- _Given records_
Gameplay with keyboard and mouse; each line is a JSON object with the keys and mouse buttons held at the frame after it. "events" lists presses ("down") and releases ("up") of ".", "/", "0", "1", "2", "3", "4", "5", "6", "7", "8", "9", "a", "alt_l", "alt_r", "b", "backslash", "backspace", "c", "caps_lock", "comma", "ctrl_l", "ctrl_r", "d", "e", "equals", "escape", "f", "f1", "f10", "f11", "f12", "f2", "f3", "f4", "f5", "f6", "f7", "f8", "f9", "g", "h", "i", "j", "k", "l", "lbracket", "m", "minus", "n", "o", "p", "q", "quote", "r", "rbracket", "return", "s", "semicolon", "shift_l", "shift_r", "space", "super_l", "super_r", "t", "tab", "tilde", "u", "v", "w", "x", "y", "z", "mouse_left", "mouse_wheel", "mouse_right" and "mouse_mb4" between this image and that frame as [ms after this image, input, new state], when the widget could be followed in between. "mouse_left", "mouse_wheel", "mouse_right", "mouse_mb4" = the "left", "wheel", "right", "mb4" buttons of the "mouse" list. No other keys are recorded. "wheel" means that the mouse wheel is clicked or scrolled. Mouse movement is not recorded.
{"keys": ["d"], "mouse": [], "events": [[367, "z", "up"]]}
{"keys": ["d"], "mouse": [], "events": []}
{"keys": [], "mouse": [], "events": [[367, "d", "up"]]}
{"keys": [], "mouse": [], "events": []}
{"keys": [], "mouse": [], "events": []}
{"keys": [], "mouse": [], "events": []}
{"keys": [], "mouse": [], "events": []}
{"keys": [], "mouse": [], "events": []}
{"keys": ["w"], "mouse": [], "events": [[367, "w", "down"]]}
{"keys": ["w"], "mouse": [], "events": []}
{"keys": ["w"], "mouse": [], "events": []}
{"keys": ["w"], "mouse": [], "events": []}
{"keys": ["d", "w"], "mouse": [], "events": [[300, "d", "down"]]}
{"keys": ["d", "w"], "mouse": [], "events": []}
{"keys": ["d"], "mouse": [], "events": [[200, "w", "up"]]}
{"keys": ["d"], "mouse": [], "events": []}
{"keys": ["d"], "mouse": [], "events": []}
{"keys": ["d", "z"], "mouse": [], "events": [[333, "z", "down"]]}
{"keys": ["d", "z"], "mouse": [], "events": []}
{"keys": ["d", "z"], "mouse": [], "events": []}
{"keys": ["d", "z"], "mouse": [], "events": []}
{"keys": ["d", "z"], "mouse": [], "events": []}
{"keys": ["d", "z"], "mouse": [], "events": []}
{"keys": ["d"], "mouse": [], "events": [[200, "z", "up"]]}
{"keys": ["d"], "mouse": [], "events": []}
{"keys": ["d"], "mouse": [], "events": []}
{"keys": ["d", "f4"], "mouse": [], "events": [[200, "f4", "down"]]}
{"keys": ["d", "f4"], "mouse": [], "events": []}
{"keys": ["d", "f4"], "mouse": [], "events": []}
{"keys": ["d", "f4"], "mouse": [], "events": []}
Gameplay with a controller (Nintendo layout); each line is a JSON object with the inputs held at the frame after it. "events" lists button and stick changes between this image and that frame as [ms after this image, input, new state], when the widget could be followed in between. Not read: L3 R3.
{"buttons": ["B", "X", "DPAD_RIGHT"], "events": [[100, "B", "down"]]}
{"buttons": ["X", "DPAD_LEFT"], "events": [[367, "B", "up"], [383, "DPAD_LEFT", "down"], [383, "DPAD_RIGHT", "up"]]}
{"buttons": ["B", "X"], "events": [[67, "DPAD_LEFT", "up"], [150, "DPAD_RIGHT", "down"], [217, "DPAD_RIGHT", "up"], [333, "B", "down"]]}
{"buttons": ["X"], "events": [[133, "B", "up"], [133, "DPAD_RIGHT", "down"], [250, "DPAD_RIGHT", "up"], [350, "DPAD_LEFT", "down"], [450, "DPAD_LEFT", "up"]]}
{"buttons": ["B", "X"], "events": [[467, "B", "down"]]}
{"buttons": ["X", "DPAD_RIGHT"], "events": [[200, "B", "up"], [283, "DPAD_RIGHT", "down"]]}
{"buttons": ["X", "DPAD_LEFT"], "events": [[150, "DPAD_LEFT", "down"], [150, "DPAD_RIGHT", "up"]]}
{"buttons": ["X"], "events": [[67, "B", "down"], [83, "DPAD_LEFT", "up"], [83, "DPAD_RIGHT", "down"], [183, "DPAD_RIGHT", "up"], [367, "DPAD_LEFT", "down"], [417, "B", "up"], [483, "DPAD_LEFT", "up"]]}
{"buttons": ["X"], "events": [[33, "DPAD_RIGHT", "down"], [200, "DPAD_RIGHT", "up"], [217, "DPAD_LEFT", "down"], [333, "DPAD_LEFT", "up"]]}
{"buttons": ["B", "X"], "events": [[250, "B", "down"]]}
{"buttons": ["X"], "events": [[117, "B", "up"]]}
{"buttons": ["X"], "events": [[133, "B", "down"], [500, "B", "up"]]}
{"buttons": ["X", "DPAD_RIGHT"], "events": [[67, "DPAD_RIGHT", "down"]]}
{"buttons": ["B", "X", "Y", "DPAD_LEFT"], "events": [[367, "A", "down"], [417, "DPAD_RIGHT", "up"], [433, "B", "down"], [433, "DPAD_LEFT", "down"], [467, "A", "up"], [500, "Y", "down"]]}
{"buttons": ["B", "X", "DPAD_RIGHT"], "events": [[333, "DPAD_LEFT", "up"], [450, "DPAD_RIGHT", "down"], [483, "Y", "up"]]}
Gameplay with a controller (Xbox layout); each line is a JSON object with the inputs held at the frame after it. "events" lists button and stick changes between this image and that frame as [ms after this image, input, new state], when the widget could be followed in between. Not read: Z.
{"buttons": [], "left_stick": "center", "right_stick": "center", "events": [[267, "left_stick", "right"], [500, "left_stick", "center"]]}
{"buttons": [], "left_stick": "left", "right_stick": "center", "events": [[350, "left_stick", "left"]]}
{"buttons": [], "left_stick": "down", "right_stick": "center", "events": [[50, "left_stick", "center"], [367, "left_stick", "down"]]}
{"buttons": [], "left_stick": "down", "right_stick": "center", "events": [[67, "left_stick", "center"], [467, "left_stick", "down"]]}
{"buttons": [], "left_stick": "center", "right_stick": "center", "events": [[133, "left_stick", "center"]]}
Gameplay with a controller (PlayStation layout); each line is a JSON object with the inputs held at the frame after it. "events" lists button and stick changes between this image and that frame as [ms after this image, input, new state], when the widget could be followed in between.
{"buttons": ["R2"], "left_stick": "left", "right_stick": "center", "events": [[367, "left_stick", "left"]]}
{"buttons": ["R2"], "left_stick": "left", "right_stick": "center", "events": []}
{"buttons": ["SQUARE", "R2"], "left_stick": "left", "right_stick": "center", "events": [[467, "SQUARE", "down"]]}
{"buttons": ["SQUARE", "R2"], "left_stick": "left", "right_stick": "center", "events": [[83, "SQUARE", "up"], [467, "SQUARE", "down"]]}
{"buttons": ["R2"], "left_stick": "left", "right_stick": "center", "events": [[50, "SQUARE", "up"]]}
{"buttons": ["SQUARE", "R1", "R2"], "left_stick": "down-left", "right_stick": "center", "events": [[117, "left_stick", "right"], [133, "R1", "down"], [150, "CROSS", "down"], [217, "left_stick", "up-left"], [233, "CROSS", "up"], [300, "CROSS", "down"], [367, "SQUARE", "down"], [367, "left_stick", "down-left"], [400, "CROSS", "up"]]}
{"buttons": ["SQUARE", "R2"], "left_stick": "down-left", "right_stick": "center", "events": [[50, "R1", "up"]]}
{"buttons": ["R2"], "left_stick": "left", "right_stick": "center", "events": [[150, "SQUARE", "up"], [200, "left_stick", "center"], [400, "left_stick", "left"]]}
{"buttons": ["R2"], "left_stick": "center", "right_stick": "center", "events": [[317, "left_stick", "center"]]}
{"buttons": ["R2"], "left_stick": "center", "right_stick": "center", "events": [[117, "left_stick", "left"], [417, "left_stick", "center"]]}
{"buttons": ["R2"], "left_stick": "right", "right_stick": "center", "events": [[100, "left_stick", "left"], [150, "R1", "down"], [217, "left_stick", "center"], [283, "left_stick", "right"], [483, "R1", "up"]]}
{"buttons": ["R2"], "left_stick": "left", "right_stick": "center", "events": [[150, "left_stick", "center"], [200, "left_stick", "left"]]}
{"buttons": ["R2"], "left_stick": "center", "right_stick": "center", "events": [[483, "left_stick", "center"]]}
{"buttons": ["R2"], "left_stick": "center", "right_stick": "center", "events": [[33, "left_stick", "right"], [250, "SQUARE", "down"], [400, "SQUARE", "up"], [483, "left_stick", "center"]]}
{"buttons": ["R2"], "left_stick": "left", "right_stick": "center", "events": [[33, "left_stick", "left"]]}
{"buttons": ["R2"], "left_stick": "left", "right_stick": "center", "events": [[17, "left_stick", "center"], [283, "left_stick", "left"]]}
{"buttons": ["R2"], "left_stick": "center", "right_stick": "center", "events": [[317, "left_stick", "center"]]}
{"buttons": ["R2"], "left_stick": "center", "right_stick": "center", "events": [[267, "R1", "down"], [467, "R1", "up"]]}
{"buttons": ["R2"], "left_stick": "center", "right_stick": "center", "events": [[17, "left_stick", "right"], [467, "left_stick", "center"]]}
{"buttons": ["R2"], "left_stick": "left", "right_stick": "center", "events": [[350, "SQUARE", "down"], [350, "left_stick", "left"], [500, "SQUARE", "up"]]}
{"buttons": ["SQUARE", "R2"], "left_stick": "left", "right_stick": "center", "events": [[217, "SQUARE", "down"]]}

- _Exercise directions_
Look through the material above for the string "inputs" and copy each line that has it.

- _Finished exercise_
Gameplay with a controller (Nintendo layout); each line is a JSON object with the inputs held at the frame after it. "events" lists button and stick changes between this image and that frame as [ms after this image, input, new state], when the widget could be followed in between. Not read: L3 R3.
Gameplay with a controller (Xbox layout); each line is a JSON object with the inputs held at the frame after it. "events" lists button and stick changes between this image and that frame as [ms after this image, input, new state], when the widget could be followed in between. Not read: Z.
Gameplay with a controller (PlayStation layout); each line is a JSON object with the inputs held at the frame after it. "events" lists button and stick changes between this image and that frame as [ms after this image, input, new state], when the widget could be followed in between.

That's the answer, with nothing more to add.